- **THE TASK**
In the listing below, locate the line with "left eye: (249, 517)" and the line with "left elbow: (661, 921)", then output both and everything between them exactly, minus any pictures.

┄┄┄┄┄┄┄┄┄┄

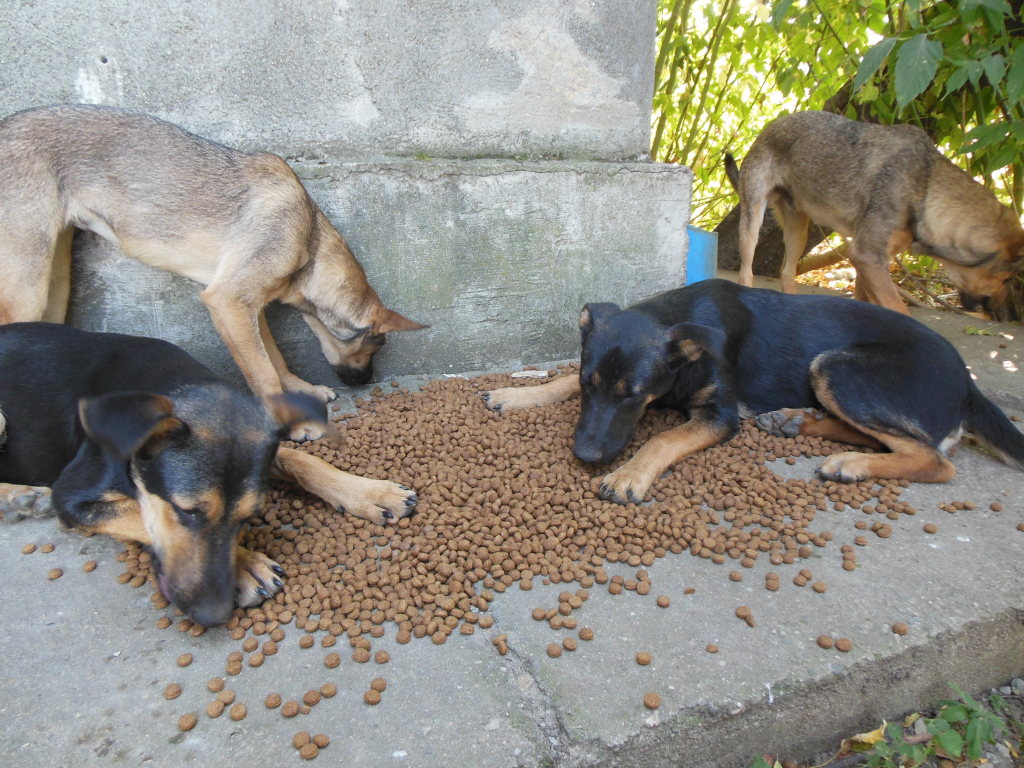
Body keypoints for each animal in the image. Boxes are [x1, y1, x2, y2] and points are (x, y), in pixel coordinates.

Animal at [0, 105, 428, 411]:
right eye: (376, 346)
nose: (367, 381)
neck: (310, 242)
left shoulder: (248, 309)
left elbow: (274, 359)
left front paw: (300, 389)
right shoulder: (228, 301)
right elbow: (263, 374)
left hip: (54, 282)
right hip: (27, 286)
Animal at [0, 321, 417, 626]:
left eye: (249, 517)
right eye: (186, 511)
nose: (212, 615)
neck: (179, 384)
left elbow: (305, 461)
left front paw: (369, 492)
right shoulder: (72, 495)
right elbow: (142, 516)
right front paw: (247, 566)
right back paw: (19, 498)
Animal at [481, 280, 1024, 507]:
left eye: (633, 397)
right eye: (589, 387)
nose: (586, 456)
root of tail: (969, 384)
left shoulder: (720, 416)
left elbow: (662, 439)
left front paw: (630, 475)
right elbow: (559, 379)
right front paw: (516, 395)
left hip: (836, 366)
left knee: (935, 459)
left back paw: (851, 463)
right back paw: (797, 422)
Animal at [724, 109, 1024, 319]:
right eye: (1006, 279)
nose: (1009, 316)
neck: (925, 187)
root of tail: (770, 127)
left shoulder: (870, 263)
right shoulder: (867, 257)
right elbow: (900, 311)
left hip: (799, 232)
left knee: (787, 274)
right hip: (753, 222)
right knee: (746, 273)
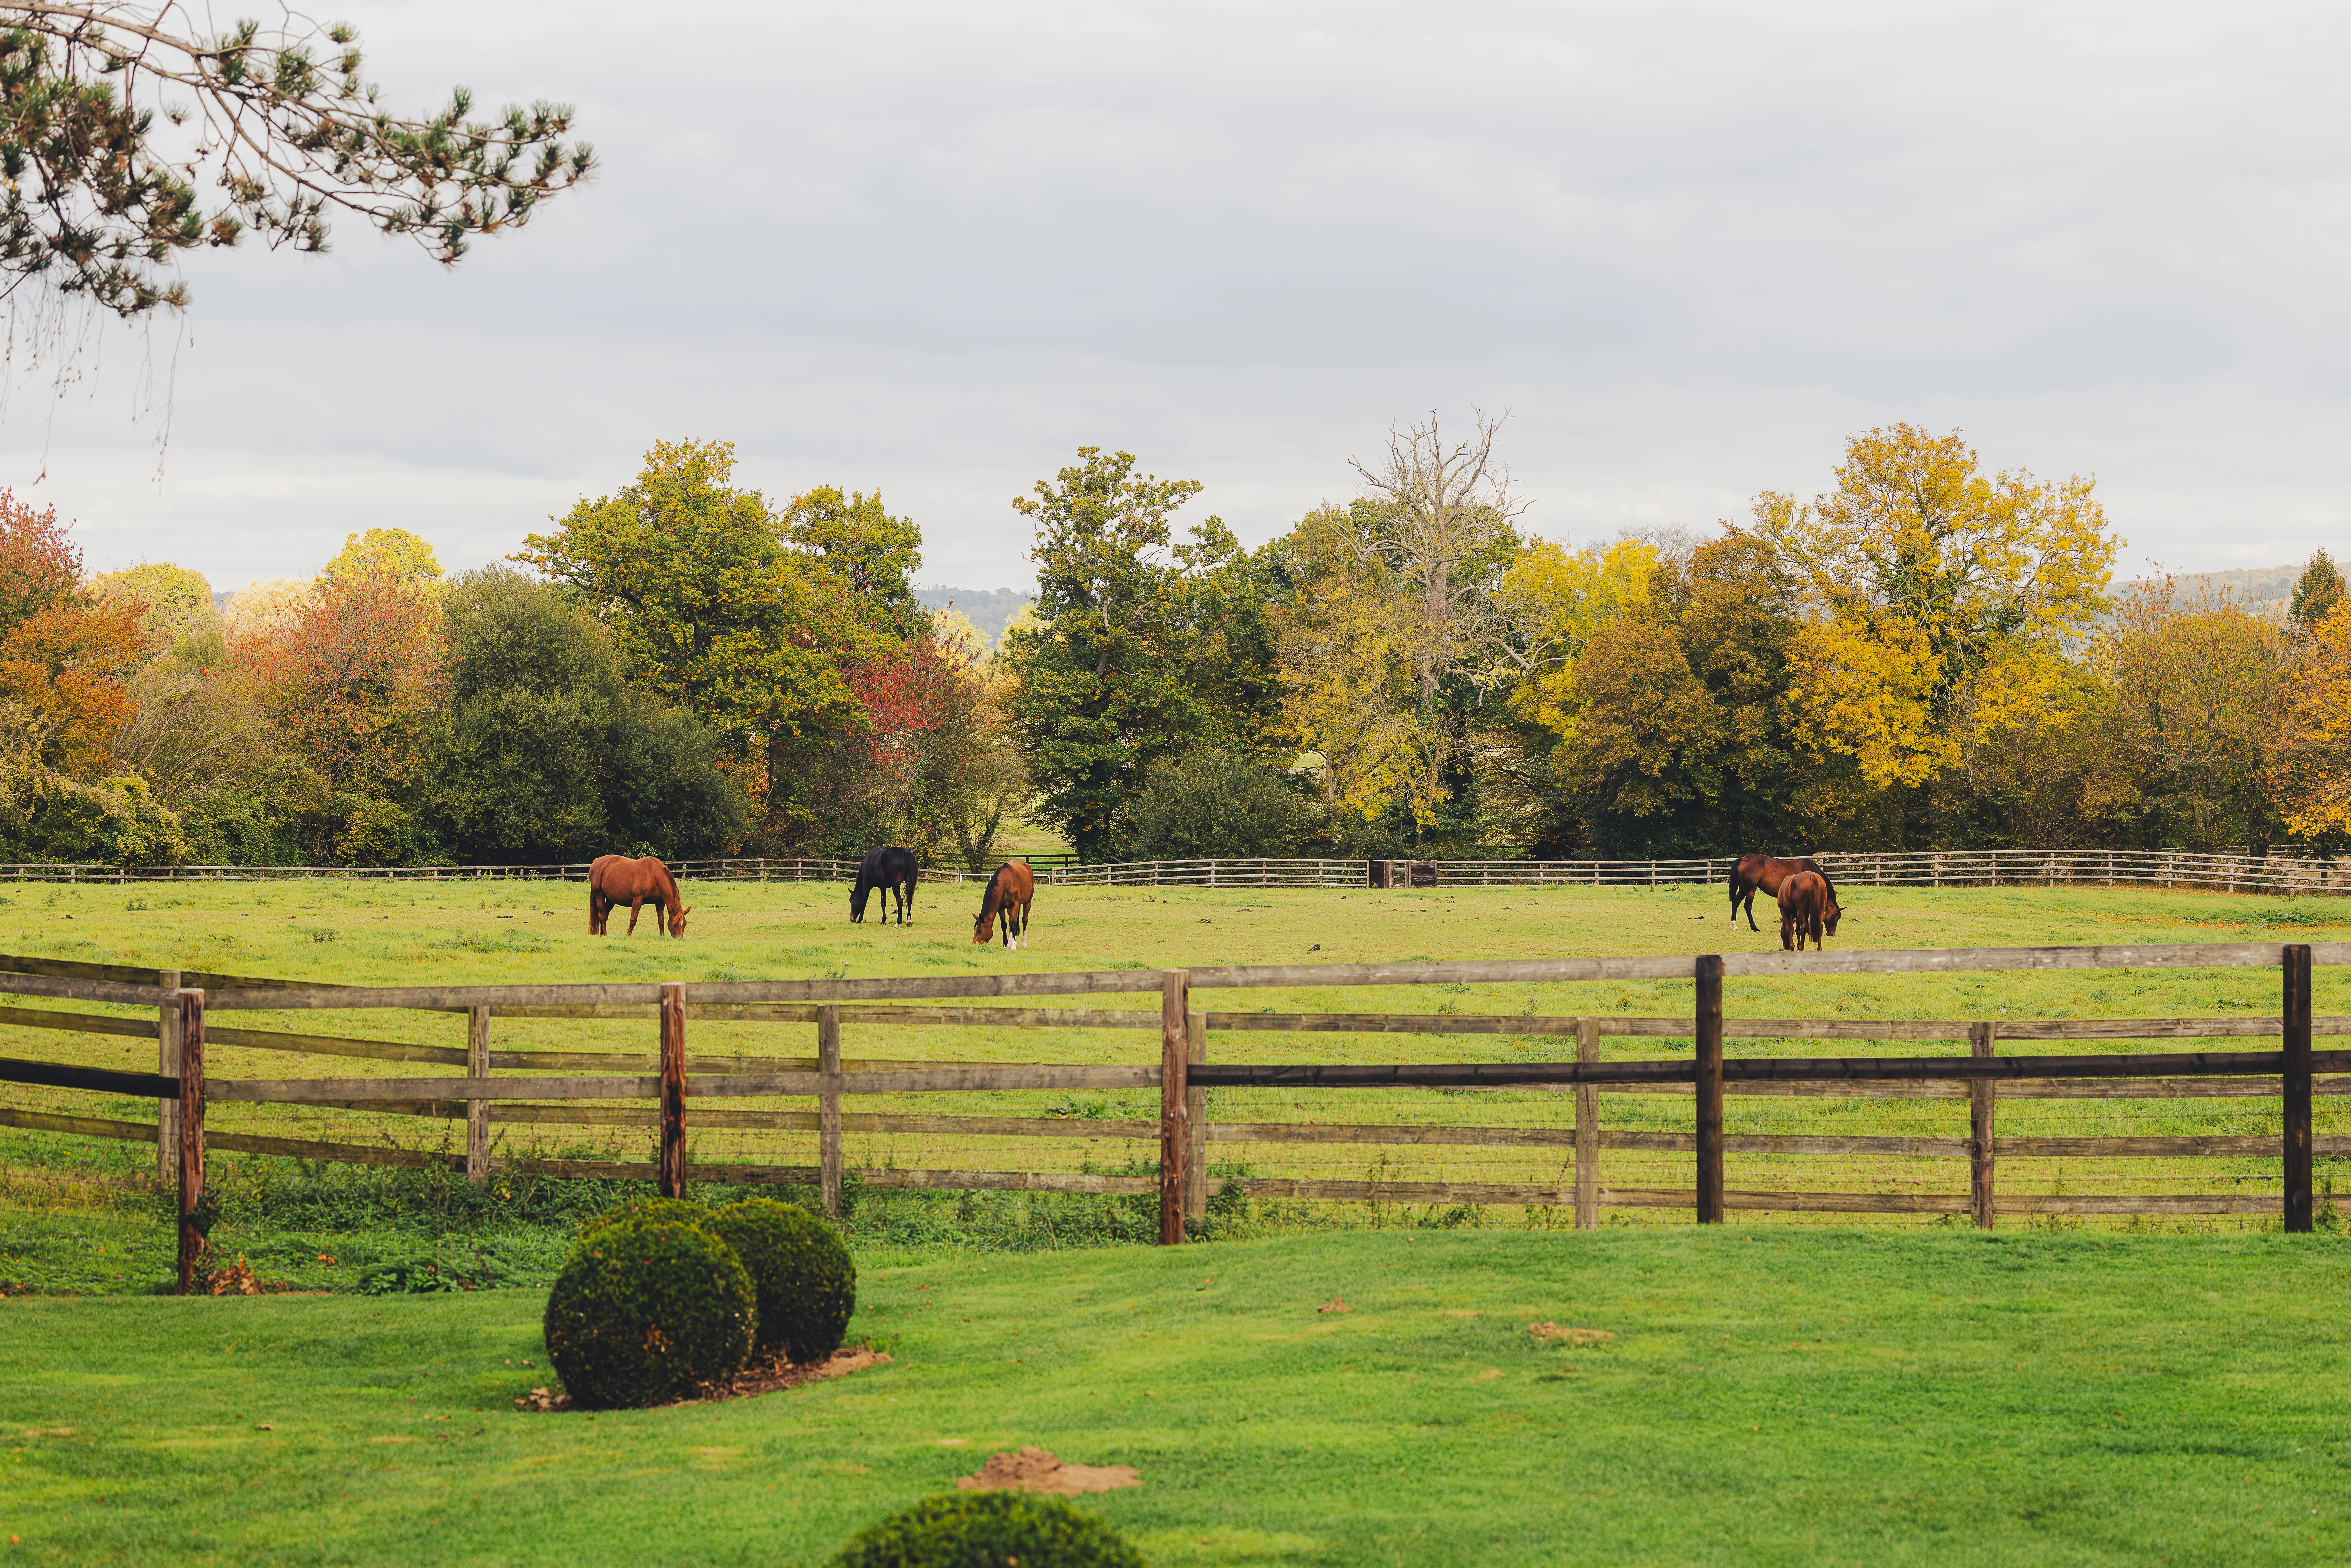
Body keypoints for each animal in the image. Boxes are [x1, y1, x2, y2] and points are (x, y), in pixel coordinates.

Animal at [588, 854, 690, 937]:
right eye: (676, 924)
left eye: (685, 924)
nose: (679, 939)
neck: (653, 876)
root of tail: (596, 862)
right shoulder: (638, 900)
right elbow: (633, 920)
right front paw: (628, 936)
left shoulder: (660, 903)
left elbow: (661, 921)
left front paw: (662, 937)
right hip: (600, 895)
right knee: (602, 916)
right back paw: (605, 934)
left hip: (610, 900)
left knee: (605, 916)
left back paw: (603, 934)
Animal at [850, 847, 919, 926]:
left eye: (851, 901)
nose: (852, 919)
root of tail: (905, 853)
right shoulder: (883, 888)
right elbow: (883, 904)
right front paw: (883, 921)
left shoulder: (867, 887)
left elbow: (864, 903)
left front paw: (860, 920)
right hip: (910, 884)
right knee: (910, 900)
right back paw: (909, 920)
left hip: (895, 887)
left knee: (900, 901)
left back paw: (898, 923)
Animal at [970, 861, 1034, 948]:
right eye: (975, 929)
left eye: (980, 930)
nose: (975, 944)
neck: (1006, 882)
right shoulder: (1001, 908)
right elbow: (1004, 925)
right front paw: (1006, 945)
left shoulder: (1015, 905)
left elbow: (1014, 925)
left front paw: (1014, 946)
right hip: (1009, 908)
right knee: (1010, 921)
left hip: (1028, 902)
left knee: (1024, 920)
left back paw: (1024, 944)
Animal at [1729, 853, 1839, 933]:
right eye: (1836, 917)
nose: (1832, 934)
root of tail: (1742, 859)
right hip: (1751, 889)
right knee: (1748, 907)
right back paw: (1755, 928)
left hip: (1743, 889)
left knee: (1736, 903)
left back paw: (1735, 925)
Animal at [1777, 869, 1842, 951]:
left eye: (1782, 935)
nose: (1787, 947)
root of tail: (1813, 877)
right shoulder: (1798, 914)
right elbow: (1797, 931)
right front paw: (1798, 946)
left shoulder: (1785, 912)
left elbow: (1790, 930)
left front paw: (1793, 948)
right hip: (1820, 910)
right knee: (1820, 928)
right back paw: (1819, 949)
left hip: (1801, 912)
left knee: (1803, 927)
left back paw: (1801, 948)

┄┄┄┄┄┄┄┄┄┄

- **SOLUTION TO THIS TASK**
left eye: (249, 517)
right eye: (186, 511)
nose: (212, 615)
neck: (179, 384)
left elbow: (305, 461)
left front paw: (369, 492)
right shoulder: (72, 495)
right elbow: (142, 516)
right front paw: (247, 566)
right back paw: (19, 498)
Animal at [481, 280, 1024, 507]:
left eye: (633, 397)
right eye: (589, 387)
nose: (586, 456)
root of tail: (969, 384)
left shoulder: (720, 416)
left elbow: (662, 439)
left front paw: (630, 475)
right elbow: (559, 379)
right front paw: (516, 395)
left hip: (836, 366)
left knee: (935, 459)
left back paw: (851, 463)
right back paw: (797, 422)
Animal at [724, 109, 1024, 319]:
right eye: (1006, 279)
nose: (1009, 316)
neck: (925, 187)
root of tail: (770, 127)
left shoulder: (870, 263)
right shoulder: (867, 257)
right elbow: (900, 311)
left hip: (799, 232)
left knee: (787, 274)
right hip: (753, 222)
right knee: (746, 273)
Body keypoints for each animal in the image. Boxes are [x1, y1, x2, y2] and points are (x, y), in pixel coordinates.

Animal at [588, 854, 690, 937]:
right eye: (676, 924)
left eye: (685, 924)
nose: (679, 939)
neck: (653, 876)
root of tail: (596, 862)
right shoulder: (638, 900)
right elbow: (633, 920)
right front paw: (628, 936)
left shoulder: (660, 903)
left elbow: (661, 921)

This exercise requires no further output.